**Reading passage:**
_ _ _ _

The disease is an infliction of young and elderly females in
which
the etiologic agent and pathogenesis are poorly understood.
The quality of life of an affected individual is reported to be
worse than patients with end-stage renal failure with respect
to pain, urgency and ability to work. The estimated number of
diagnosed patients is 44,000 in the U.S. but only one in five
seeks
treatment or is recognized clinically. The expected annual cost
for
medical care and lost job time is $428 million per year for
these
44,000 patients that are recognized. Because of increasing
clinical
awareness of this disorder there have been concerted attempts to
find an appropriate small animal model to study its
pathogenesis.
Our team has described the pathology associated with detrusor
muscle infiltration by mast cells in interstitial cystitis (IC).
Detrusor mastocytosis in IC is associated with fibrosis, smooth
muscle fragmentation and proliferation of unmyelinated C-type
nerve fibers. Furthermore, ultrastructural studies provided
evidence
for chronic mast cell degranulation and associated nerve cell
injury
in IC. This evidence implicates detrusor mastocytosis and nerve
fiber proliferation in the pathogenesis of IC. Our studies have
helped to morphologically as well as experimentally characterize
this previously poorly understood condition. More importantly,
we have developed a clinical algorithm for the diagnosis of IC
that
employs quantitative image analysis and morphometry (QIAM) of
histochemically detected mast cells and immunohistochemically
detected nerve fibers to specifically diagnosis this disorder.
A prospective clinical trial is underway to further substantiate
our findings. We also recently have discovered that c-kit, the
glycoprotein receptor of the c-kit protooncogene, and SCF
(Stem Cell Factor or the Kit Ligand) are overexpressed in
bladders with IC when compared to controls. C-kit is present
in mast cells from both IC and controls but no other cell types.
SCF was also strongly expressed on nerve fibers in IC.
In control bladders the intensity of SCF was notably decreased
in the nerve fibers when compared to IC. SCF was also
expressed by smooth muscle cells of the detrusor muscle
and arterioles. Since SCF has been implicated as a potent
chemotactic and secretory regulator for mast cells our
findings suggest that nerve fibers may the promote detrusor
mastocytosis and chronic degranulation observed in interstitial
cystitis. Since mouse models with a mutant c-kit receptor
(white spotted mouse) and SCF ligand (Steel mouse) exist,
studying the role of nerve fibers in the modulation of detrusor
mastocytosis are planned. Further studies to characterize the
role of c-kit and SCF in human IC are currently underway and
should provide important clues into the pathogenesis of IC. |

_ _ _ _

**Entries provided:**
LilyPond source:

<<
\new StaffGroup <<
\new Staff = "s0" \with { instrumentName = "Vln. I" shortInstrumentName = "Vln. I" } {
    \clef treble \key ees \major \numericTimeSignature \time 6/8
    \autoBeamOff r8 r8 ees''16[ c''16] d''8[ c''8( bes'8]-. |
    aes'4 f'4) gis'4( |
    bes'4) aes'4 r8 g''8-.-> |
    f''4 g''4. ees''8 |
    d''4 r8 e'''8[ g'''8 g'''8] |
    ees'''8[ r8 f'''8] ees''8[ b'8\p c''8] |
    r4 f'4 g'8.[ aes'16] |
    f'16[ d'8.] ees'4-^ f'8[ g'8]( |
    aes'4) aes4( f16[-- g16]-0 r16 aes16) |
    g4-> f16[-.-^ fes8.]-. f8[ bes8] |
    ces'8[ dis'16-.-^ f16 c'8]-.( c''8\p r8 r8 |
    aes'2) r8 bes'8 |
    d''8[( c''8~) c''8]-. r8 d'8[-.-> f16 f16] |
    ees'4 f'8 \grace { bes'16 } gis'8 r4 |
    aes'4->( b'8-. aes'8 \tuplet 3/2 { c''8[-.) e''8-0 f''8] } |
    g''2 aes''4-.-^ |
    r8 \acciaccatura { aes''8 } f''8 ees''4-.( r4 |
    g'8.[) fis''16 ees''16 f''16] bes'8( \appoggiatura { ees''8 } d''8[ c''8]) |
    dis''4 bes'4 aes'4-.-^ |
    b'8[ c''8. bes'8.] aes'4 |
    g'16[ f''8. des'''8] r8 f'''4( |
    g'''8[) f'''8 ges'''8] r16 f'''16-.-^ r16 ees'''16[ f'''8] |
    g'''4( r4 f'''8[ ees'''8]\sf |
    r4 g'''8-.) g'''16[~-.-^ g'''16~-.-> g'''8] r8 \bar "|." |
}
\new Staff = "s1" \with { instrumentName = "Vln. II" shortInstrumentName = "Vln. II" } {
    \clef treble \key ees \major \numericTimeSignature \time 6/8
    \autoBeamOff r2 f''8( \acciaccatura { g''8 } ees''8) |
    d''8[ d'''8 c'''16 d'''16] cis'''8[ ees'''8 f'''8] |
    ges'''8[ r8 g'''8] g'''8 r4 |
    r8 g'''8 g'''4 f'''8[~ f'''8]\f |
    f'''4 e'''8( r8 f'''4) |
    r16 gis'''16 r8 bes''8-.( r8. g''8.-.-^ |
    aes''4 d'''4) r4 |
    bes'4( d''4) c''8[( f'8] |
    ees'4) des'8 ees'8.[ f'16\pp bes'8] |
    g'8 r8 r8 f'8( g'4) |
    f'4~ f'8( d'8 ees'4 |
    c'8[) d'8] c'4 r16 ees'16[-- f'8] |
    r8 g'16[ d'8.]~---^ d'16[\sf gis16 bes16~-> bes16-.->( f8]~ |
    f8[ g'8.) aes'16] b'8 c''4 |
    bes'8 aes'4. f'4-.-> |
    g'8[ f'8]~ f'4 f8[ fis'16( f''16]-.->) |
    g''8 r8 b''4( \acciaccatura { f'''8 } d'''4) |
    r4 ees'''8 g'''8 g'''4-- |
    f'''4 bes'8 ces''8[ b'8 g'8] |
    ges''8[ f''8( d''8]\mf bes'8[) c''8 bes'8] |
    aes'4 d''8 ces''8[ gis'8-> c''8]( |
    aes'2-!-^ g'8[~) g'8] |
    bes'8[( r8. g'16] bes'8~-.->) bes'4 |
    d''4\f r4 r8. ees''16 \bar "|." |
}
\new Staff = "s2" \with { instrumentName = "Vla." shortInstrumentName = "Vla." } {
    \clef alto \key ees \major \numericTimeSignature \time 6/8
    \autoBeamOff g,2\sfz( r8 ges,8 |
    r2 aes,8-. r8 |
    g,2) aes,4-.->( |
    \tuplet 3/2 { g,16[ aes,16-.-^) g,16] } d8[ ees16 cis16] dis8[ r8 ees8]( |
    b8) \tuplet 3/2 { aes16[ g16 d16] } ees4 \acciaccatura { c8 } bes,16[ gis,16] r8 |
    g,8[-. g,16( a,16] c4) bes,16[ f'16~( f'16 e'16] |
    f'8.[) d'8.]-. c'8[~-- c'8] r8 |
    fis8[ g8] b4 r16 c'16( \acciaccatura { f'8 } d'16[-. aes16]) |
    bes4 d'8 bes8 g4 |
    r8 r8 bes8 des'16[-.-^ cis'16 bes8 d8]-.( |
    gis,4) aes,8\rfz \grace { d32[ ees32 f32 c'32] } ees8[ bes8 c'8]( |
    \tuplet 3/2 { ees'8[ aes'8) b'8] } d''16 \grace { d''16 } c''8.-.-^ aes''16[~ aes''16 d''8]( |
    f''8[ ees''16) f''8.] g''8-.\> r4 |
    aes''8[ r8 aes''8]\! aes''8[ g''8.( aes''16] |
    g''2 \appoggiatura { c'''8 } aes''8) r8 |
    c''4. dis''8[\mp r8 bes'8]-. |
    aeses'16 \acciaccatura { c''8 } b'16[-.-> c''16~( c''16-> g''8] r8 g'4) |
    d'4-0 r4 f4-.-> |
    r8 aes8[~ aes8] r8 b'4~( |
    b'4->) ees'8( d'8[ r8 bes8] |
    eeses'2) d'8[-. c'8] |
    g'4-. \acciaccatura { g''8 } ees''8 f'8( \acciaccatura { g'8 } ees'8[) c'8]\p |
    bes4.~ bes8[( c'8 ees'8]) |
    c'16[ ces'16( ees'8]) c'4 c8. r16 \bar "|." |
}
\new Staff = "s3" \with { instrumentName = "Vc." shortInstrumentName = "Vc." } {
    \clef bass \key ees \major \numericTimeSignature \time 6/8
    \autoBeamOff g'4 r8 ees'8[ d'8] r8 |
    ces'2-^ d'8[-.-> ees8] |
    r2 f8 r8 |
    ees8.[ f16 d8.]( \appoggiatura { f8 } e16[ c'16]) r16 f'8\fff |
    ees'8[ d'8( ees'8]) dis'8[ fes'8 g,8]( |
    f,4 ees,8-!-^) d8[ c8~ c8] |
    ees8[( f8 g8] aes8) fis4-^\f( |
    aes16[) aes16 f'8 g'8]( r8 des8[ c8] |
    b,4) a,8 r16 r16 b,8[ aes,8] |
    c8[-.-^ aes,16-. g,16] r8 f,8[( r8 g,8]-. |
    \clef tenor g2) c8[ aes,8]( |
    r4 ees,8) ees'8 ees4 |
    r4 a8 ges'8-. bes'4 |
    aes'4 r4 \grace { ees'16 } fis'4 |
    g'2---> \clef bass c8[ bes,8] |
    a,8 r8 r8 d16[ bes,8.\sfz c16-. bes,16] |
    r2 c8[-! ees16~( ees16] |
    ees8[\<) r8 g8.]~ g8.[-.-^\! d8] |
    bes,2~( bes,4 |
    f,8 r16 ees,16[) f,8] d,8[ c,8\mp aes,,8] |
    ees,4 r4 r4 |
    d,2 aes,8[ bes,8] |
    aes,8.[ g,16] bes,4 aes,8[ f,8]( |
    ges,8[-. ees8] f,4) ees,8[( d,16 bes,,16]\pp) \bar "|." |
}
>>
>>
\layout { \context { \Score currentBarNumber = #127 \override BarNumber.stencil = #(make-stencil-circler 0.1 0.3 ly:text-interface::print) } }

_ _ _ _

**Work task A:** From the interstitial cystitis passage, copy word for word the portion from "A prospective clinical" to "fibers in IC.".
**Work task B:** In the interstitial cystitis passage, what is the expected annual cost of medical care and lost job time for the recognized patients?

**Answer box A:**
A prospective clinical trial is underway to further substantiate
our findings. We also recently have discovered that c-kit, the
glycoprotein receptor of the c-kit protooncogene, and SCF
(Stem Cell Factor or the Kit Ligand) are overexpressed in
bladders with IC when compared to controls. C-kit is present
in mast cells from both IC and controls but no other cell types.
SCF was also strongly expressed on nerve fibers in IC.

**Answer box B:** $428 million per year.